Что же, пришлось выдать. Выдал, ломая голову, как теперь покрыть перерасход еще одного кило хлеба. При таких аппетитах начальства, пожалуй, не хватит и моей добавочной пайки. Участок маленький, всего пятьдесят человек, на полагающихся по инструкции процентах усушки и утруски тут не выедешь. Удерживать при выдаче паек людям хотя бы по десять граммов? Но почему я должен лишать своих товарищей их скудного куска хлеба, хотя бы десяти граммов? Ради чего? Да и эти граммы все равно за день составят только полкило. А кроме того, люди очень ревниво следят, сколько им выдают на руки, случается, заставляют у себя на глазах перевешивать пайку…
Видно, все же робкая моя строптивость не понравилась начальству. На следующий день Ситько вновь явился в каптерку, в то время когда я резал полученные на базе буханки и проверял на весах пайку за пайкой.
– Ну, как дела?
– Ничего, гражданин начальник. Работаю, – ответил я.
– Плохо работаешь! – вдруг объявил Ситько.
– Чем же это плохо?
Ситько обвел ищущим взором мой чуланчик, где на столе багровели куски сырого мяса (для вольных), на полках теснились хлебные буханки, а в углу стояли бочки с кислой капустой и мешки с картошкой (тоже для вольных).
– Грязно у тебя. Паутина висит. (Не знаю, где он узрел паутину.) Нет, Фибих, так у нас дело не пойдет. Не справляетесь вы с работой.
– Вам виднее, – ответил я сухо, не желая вступать в совершенно бесплодное пререкание с начальством. Было понятно, что это результат вчерашнего разговора.
На завтра был я уже на общих работах.
Мое место заняла разбитная, по-мужски стриженная уголовница, в лихой кубанке набекрень, в шароварах с напуском, заправленных в сапожки, говорившая о себе в мужском роде: «я поехал», «я получил». Так одевались и так изъяснялись активные здешние лесбиянки – «коблы».
Очевидно, начальник участка сержант Ситько скорее, чем со мной, нашел общий язык с этим лагерным подонком.
Был уже конец лета, близилась осень, и на огороде развернулись широкие работы. Копали морковь, свеклу, картошку, свозили в бурты, в овощехранилище.

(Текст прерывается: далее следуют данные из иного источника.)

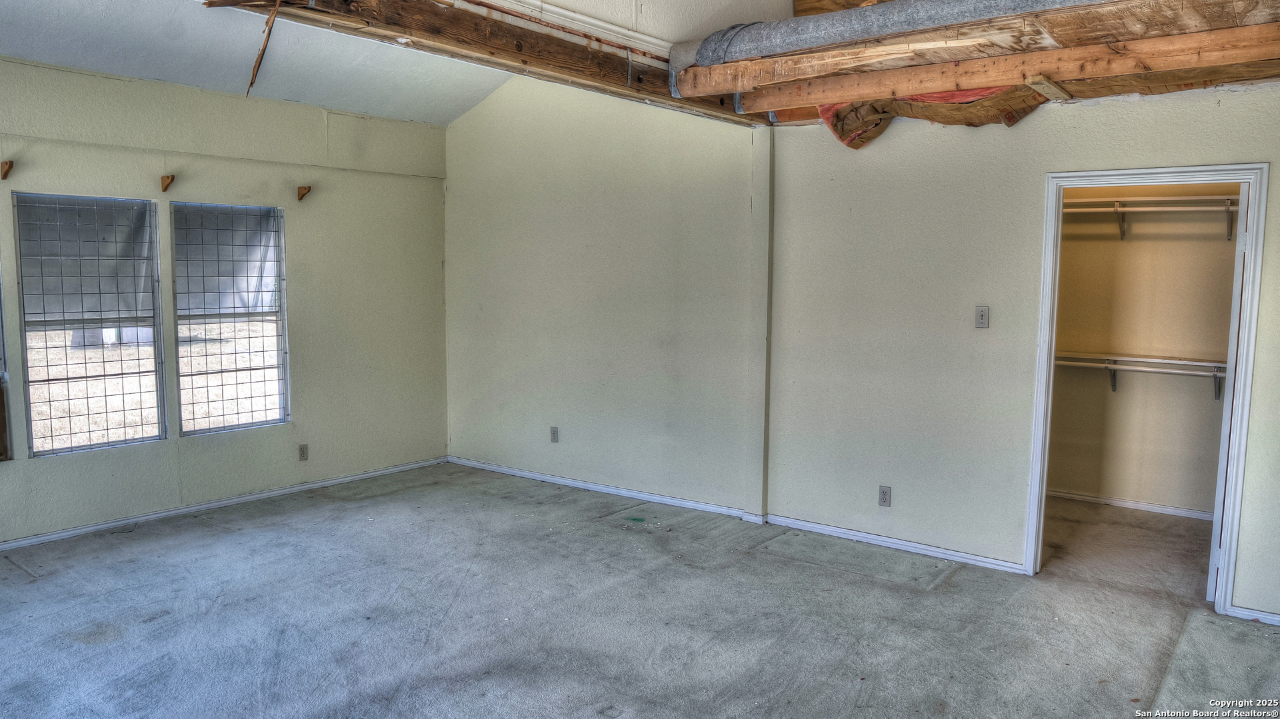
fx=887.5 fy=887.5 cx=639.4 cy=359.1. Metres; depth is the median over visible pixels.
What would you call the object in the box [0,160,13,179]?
curtain bracket
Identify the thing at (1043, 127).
back wall
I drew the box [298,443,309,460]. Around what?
wall socket
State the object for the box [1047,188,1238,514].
closet wall
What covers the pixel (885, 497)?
wall socket
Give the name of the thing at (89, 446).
window
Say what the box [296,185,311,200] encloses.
curtain bracket
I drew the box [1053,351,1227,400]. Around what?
closet shelf
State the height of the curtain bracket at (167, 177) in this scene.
0.100 m
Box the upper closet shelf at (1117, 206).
[1061,193,1237,240]
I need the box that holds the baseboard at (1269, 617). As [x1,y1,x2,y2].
[1226,604,1279,625]
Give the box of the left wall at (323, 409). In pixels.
[0,54,452,547]
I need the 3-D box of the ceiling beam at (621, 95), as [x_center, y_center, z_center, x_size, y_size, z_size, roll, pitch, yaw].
[-0.869,-1.316,3.305,0.261,0.221,5.153,5,7,37]
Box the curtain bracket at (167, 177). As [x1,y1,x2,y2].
[160,174,174,191]
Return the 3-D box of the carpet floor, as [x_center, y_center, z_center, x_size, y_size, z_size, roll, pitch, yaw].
[0.022,1.279,3.491,7.038,0.118,7.699,5,7,37]
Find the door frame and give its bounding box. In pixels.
[1025,163,1268,613]
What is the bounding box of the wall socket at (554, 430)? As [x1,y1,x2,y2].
[549,426,558,442]
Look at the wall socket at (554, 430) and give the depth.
6.38 m
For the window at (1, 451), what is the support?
in the left wall at (323, 409)
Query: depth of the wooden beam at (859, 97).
3.68 m
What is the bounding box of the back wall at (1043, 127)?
[449,70,1279,619]
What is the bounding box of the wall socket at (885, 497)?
[878,485,891,506]
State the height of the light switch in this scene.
0.117 m
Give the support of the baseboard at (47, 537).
attached to the left wall at (323, 409)
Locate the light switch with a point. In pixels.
(982, 316)
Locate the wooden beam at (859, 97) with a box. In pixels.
[704,23,1279,116]
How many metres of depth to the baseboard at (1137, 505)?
5.93 m
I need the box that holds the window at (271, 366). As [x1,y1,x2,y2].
[170,202,292,436]
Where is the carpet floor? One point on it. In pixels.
(230, 535)
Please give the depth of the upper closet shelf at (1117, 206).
5.71 m
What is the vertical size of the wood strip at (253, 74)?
0.382 m
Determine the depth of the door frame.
4.19 m
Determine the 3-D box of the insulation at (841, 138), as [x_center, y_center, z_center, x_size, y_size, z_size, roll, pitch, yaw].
[1.553,-1.315,4.679,1.138,0.315,0.757,5,7,37]
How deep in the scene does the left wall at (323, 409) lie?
5.95 m
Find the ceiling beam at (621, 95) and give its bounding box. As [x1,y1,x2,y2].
[205,0,777,126]
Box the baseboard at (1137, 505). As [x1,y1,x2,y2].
[1048,489,1214,520]
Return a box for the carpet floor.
[0,463,1279,718]
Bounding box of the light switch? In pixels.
[974,305,989,328]
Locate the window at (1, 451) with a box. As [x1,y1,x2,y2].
[0,266,11,461]
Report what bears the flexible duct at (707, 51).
attached to the ceiling
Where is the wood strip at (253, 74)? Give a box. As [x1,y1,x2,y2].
[245,0,281,96]
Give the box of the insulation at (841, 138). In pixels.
[813,86,1051,149]
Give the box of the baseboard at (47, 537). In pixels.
[0,456,449,551]
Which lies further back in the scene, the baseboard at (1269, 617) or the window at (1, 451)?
the window at (1, 451)
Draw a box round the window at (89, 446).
[15,192,166,456]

Сопровождая нагруженную корзинами с картошкой двухколесную грабарку, по дороге всякий раз забегал я в кочегарку, где работал истопником Василий Петрович. Наскоро опорожнял набитые крупными картофелинами карманы и пазуху и возвращался к грабарке, направлявшейся в овощехранилище. Василий Петрович отлично пек их в горячей золе.
Не так давно привезли его в зарешеченном вагоне в Россию из Болгарии, освобожденной от гитлеровцев. Когда-то был Василий Петрович Коньков врангелевским полковником. Но было это давным-давно, Василий Петрович забыл, когда он воевал. Тихо, мирно проживал свой век в Софии, болгарский подданный, имел табачный магазинчик, обзавелся семьей, внуками.

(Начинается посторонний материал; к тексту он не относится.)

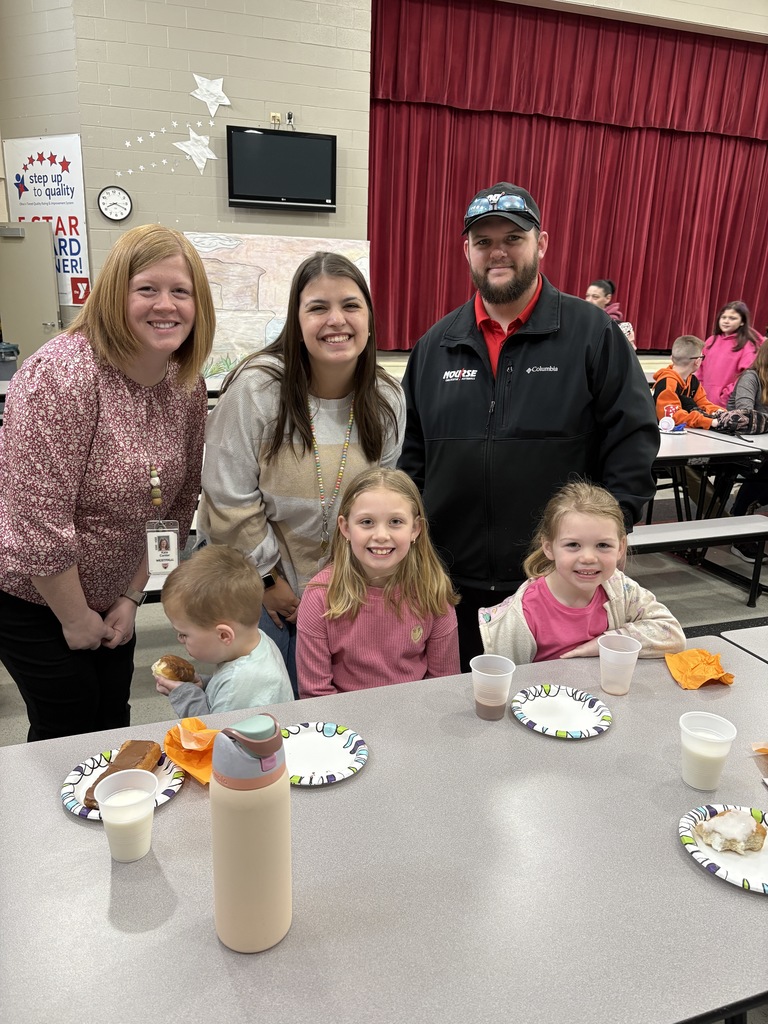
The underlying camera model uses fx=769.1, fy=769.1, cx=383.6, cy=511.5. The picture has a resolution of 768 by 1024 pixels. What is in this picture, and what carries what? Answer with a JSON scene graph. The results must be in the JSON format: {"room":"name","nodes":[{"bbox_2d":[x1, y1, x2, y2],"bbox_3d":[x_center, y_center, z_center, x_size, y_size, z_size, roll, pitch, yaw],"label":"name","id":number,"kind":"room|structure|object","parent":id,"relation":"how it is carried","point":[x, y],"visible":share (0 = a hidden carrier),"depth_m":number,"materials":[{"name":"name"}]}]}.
{"room":"event hall","nodes":[
{"label":"event hall","id":0,"kind":"room"},
{"bbox_2d":[0,220,61,362],"bbox_3d":[-3.715,-1.932,7.992,0.751,1.989,0.155,6,17,15],"label":"door","id":1,"kind":"structure","parent":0,"point":[53,315],"depth_m":7.85,"materials":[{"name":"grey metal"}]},
{"bbox_2d":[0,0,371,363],"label":"brick wall","id":2,"kind":"structure","parent":0,"point":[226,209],"depth_m":7.60,"materials":[{"name":"beige paint"}]},
{"bbox_2d":[4,133,89,306],"bbox_3d":[-3.418,-2.987,7.840,0.995,1.605,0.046,8,18,21],"label":"banner","id":3,"kind":"object","parent":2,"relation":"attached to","point":[53,177],"visible":0.74,"depth_m":7.71,"materials":[{"name":"white plastic"}]},
{"bbox_2d":[97,186,132,221],"bbox_3d":[-2.656,-3.037,7.583,0.317,0.336,0.056,-4,17,-17],"label":"wall clock","id":4,"kind":"object","parent":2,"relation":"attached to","point":[123,196],"visible":0.98,"depth_m":7.57,"materials":[{"name":"white plastic"}]},
{"bbox_2d":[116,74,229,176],"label":"star decoration","id":5,"kind":"object","parent":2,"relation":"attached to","point":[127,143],"visible":0.98,"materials":[{"name":"white paper"}]},
{"bbox_2d":[172,130,217,171],"bbox_3d":[-1.844,-3.536,7.545,0.471,0.392,0.086,-4,17,-17],"label":"star decoration","id":6,"kind":"object","parent":2,"relation":"attached to","point":[195,153],"visible":0.99,"depth_m":7.52,"materials":[{"name":"white paper"}]},
{"bbox_2d":[190,73,230,117],"bbox_3d":[-1.688,-4.054,7.495,0.427,0.412,0.090,-4,17,-17],"label":"paper star","id":7,"kind":"object","parent":2,"relation":"attached to","point":[199,95],"visible":0.99,"depth_m":7.47,"materials":[{"name":"white paper"}]},
{"bbox_2d":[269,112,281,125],"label":"wall socket","id":8,"kind":"object","parent":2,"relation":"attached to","point":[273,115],"visible":0.94,"depth_m":7.58,"materials":[{"name":"plastic"}]},
{"bbox_2d":[184,233,368,379],"bbox_3d":[-1.190,-2.132,8.043,2.153,1.477,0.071,-4,17,-17],"label":"painting","id":9,"kind":"object","parent":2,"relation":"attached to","point":[275,308],"visible":0.58,"depth_m":7.94},
{"bbox_2d":[223,125,336,211],"bbox_3d":[-1.012,-3.341,7.527,1.072,0.725,0.148,-4,17,-17],"label":"television","id":10,"kind":"object","parent":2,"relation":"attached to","point":[288,140],"visible":0.99,"depth_m":7.46,"materials":[{"name":"black plastic"}]},
{"bbox_2d":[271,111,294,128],"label":"electrical outlets","id":11,"kind":"object","parent":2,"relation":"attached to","point":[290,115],"visible":0.94,"depth_m":7.44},
{"bbox_2d":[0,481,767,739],"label":"floor","id":12,"kind":"structure","parent":0,"point":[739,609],"depth_m":3.95,"materials":[{"name":"grey"}]},
{"bbox_2d":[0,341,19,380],"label":"trash can","id":13,"kind":"object","parent":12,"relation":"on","point":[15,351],"visible":0.7,"depth_m":7.04,"materials":[{"name":"grey plastic"}]},
{"bbox_2d":[0,222,213,742],"bbox_3d":[-0.778,0.077,2.142,0.546,1.577,0.749,5,17,10],"label":"woman","id":14,"kind":"object","parent":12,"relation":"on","point":[121,343],"visible":0.96,"depth_m":1.92},
{"bbox_2d":[151,546,293,717],"bbox_3d":[-0.430,0.540,2.085,0.392,0.861,0.349,13,20,33],"label":"child","id":15,"kind":"object","parent":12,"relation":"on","point":[243,631],"visible":0.65,"depth_m":1.95},
{"bbox_2d":[152,655,196,683],"bbox_3d":[-0.504,0.372,1.844,0.085,0.053,0.099,13,20,33],"label":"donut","id":16,"kind":"object","parent":15,"relation":"in","point":[167,665],"visible":0.84,"depth_m":1.82,"materials":[{"name":"gold food"}]},
{"bbox_2d":[199,249,407,695],"bbox_3d":[-0.249,0.024,2.429,0.613,1.569,0.637,-4,17,-17],"label":"woman","id":17,"kind":"object","parent":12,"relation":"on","point":[262,394],"visible":0.77,"depth_m":2.22},
{"bbox_2d":[295,467,461,698],"bbox_3d":[-0.015,0.340,2.062,0.429,0.829,0.471,1,17,-3],"label":"girl","id":18,"kind":"object","parent":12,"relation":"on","point":[408,532],"visible":0.8,"depth_m":2.00},
{"bbox_2d":[0,639,767,1023],"bbox_3d":[0.198,0.866,1.425,2.222,0.743,1.013,-4,17,-17],"label":"cafeteria table","id":19,"kind":"object","parent":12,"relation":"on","point":[695,872],"visible":0.82,"depth_m":1.16,"materials":[{"name":"grey laminate"}]},
{"bbox_2d":[61,749,184,819],"bbox_3d":[-0.453,0.475,1.343,0.204,0.019,0.205,-4,17,-17],"label":"paper plate","id":20,"kind":"object","parent":19,"relation":"on","point":[72,803],"visible":0.32,"depth_m":1.34,"materials":[{"name":"white paper"}]},
{"bbox_2d":[80,739,162,809],"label":"pastry","id":21,"kind":"object","parent":20,"relation":"on","point":[131,743],"visible":0.43,"depth_m":1.34,"materials":[{"name":"brown food"}]},
{"bbox_2d":[163,717,220,785],"bbox_3d":[-0.326,0.421,1.392,0.179,0.073,0.123,16,22,40],"label":"napkin","id":22,"kind":"object","parent":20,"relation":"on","point":[167,743],"visible":0.64,"depth_m":1.38,"materials":[{"name":"orange paper"}]},
{"bbox_2d":[94,766,158,860],"bbox_3d":[-0.389,0.467,1.177,0.089,0.114,0.088,-4,17,-17],"label":"plastic cup","id":23,"kind":"object","parent":19,"relation":"on","point":[102,803],"visible":0.99,"depth_m":1.16,"materials":[{"name":"clear plastic"}]},
{"bbox_2d":[210,711,292,953],"bbox_3d":[-0.176,0.415,1.012,0.104,0.327,0.101,-4,17,-17],"label":"water bottle","id":24,"kind":"object","parent":19,"relation":"on","point":[266,874],"visible":0.99,"depth_m":0.97,"materials":[{"name":"metal"}]},
{"bbox_2d":[282,722,366,786],"bbox_3d":[-0.137,0.452,1.432,0.211,0.019,0.210,16,22,41],"label":"paper plate","id":25,"kind":"object","parent":19,"relation":"on","point":[328,741],"visible":0.9,"depth_m":1.44,"materials":[{"name":"white paper"}]},
{"bbox_2d":[471,653,515,720],"bbox_3d":[0.220,0.363,1.577,0.087,0.113,0.086,-4,17,-17],"label":"plastic cup","id":26,"kind":"object","parent":19,"relation":"on","point":[503,700],"visible":0.99,"depth_m":1.56,"materials":[{"name":"clear plastic"}]},
{"bbox_2d":[511,685,611,737],"bbox_3d":[0.366,0.414,1.596,0.205,0.018,0.204,15,21,37],"label":"paper plate","id":27,"kind":"object","parent":19,"relation":"on","point":[543,702],"visible":0.99,"depth_m":1.60,"materials":[{"name":"white paper"}]},
{"bbox_2d":[597,632,641,695],"bbox_3d":[0.510,0.336,1.683,0.088,0.113,0.087,-4,17,-17],"label":"plastic cup","id":28,"kind":"object","parent":19,"relation":"on","point":[623,652],"visible":0.99,"depth_m":1.66,"materials":[{"name":"clear plastic"}]},
{"bbox_2d":[664,648,734,688],"bbox_3d":[0.722,0.349,1.761,0.137,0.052,0.149,0,17,-3],"label":"napkin","id":29,"kind":"object","parent":19,"relation":"on","point":[701,652],"visible":0.96,"depth_m":1.75,"materials":[{"name":"orange paper"}]},
{"bbox_2d":[679,710,736,790],"bbox_3d":[0.570,0.429,1.372,0.089,0.114,0.089,-4,17,-17],"label":"plastic cup","id":30,"kind":"object","parent":19,"relation":"on","point":[707,751],"visible":0.99,"depth_m":1.35,"materials":[{"name":"plastic"}]},
{"bbox_2d":[679,802,767,894],"bbox_3d":[0.589,0.535,1.206,0.226,0.020,0.224,14,20,35],"label":"paper plate","id":31,"kind":"object","parent":19,"relation":"on","point":[741,861],"visible":0.63,"depth_m":1.21,"materials":[{"name":"white paper"}]},
{"bbox_2d":[693,809,765,852],"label":"frosted donut","id":32,"kind":"object","parent":31,"relation":"on","point":[739,818],"visible":0.97,"depth_m":1.21,"materials":[{"name":"food"}]},
{"bbox_2d":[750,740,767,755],"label":"napkin","id":33,"kind":"object","parent":19,"relation":"on","point":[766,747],"visible":1,"depth_m":1.46,"materials":[{"name":"orange paper"}]},
{"bbox_2d":[394,183,656,676],"bbox_3d":[0.456,-0.156,2.659,0.832,1.889,0.662,8,18,20],"label":"man","id":34,"kind":"object","parent":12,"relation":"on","point":[517,336],"visible":0.87,"depth_m":2.40},
{"bbox_2d":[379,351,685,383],"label":"stage","id":35,"kind":"object","parent":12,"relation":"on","point":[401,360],"visible":0.18,"depth_m":8.12,"materials":[{"name":"wood"}]},
{"bbox_2d":[480,479,686,665],"bbox_3d":[0.521,0.402,2.108,0.504,0.916,0.460,-4,17,-17],"label":"girl","id":36,"kind":"object","parent":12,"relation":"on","point":[587,553],"visible":0.64,"depth_m":2.04},
{"bbox_2d":[584,280,635,343],"bbox_3d":[2.044,-1.519,7.228,0.527,1.191,0.543,-4,17,-17],"label":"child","id":37,"kind":"object","parent":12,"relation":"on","point":[593,289],"visible":0.27,"depth_m":7.10},
{"bbox_2d":[653,335,722,428],"bbox_3d":[2.124,-0.732,5.382,0.529,0.937,0.505,-8,19,-29],"label":"child","id":38,"kind":"object","parent":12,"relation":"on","point":[672,379],"visible":0.61,"depth_m":5.30},
{"bbox_2d":[629,513,767,606],"bbox_3d":[1.167,0.315,3.700,1.702,0.401,0.327,-4,17,-17],"label":"bench","id":39,"kind":"object","parent":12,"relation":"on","point":[705,530],"visible":0.6,"depth_m":3.72,"materials":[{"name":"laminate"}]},
{"bbox_2d":[721,335,767,564],"bbox_3d":[2.340,-0.394,4.660,0.648,1.281,0.629,-4,17,-17],"label":"child","id":40,"kind":"object","parent":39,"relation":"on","point":[762,375],"visible":0.66,"depth_m":4.64},
{"bbox_2d":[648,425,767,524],"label":"cafeteria table","id":41,"kind":"object","parent":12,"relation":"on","point":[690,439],"visible":0.4,"depth_m":4.34,"materials":[{"name":"white laminate"}]},
{"bbox_2d":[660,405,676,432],"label":"water bottle","id":42,"kind":"object","parent":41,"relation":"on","point":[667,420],"visible":0.99,"depth_m":4.61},
{"bbox_2d":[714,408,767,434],"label":"handbag","id":43,"kind":"object","parent":41,"relation":"on","point":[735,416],"visible":0.89,"depth_m":4.59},
{"bbox_2d":[697,300,765,406],"bbox_3d":[2.996,-1.107,6.692,0.529,1.327,0.510,-12,21,-38],"label":"girl","id":44,"kind":"object","parent":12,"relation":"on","point":[716,371],"visible":0.7,"depth_m":6.58},
{"bbox_2d":[718,624,767,663],"bbox_3d":[1.682,0.754,1.986,1.420,0.721,0.959,-4,17,-17],"label":"cafeteria table","id":45,"kind":"object","parent":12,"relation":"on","point":[754,648],"visible":0.57,"depth_m":2.04,"materials":[{"name":"grey laminate"}]},
{"bbox_2d":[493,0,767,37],"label":"upper wall","id":46,"kind":"structure","parent":0,"point":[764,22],"depth_m":8.58,"materials":[{"name":"beige paint"}]},
{"bbox_2d":[367,0,767,350],"bbox_3d":[2.782,-3.682,9.113,5.954,3.532,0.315,-4,17,-17],"label":"stage curtain","id":47,"kind":"object","parent":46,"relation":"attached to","point":[507,128],"visible":0.84,"depth_m":8.81,"materials":[{"name":"red fabric"}]}
]}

Сейчас это был проворный, выпачканный сажей старичок с лицом русского офицера и с грязными руками. Странное дело, очень они были похожи, Василий Петрович и бурминский Петр Иванович – белый полковник, эмигрант, и старый коммунист, питерский рабочий. Оба малого росточка, сухонькие, белоголовые, с седыми усами, оба добряки. Только, в противоположность всегда грустному, придавленному Петру Ивановичу, был Василий Петрович подвижным, немного суетливым, этаким петушком, способным еще горячиться и возмущаться.
Мы сидели с ним в закоптелой пыльной кочегарке и насыщались ворованной картошкой, одинаково грязные и голодные, одинаковые перед лицом закона. Рассказывал мне Василий Петрович во время нашей неприхотливой трапезы у печки, в которой трещало и гудело, как эвакуированные из Крыма врангелевские части были интернированы затем в Турции, в Галлиполи. Ожесточенная вражда между двумя политическими течениями в белой армии – монархистами и учредиловцами – выливалась порой в перестрелку. Сам Василий Петрович стоял за Учредительное собрание. Рассказывал, как много лет спустя пришла в Болгарию Советская армия и очистила ее от немцев. Было выпущено широковещательное воззвание ко всем белым эмигрантам с призывом безбоязненно возвращаться на покинутую ими Родину, где их ждет братская встреча, работа, спокойная жизнь. «Родина вам все простила», – говорилось в таких воззваниях.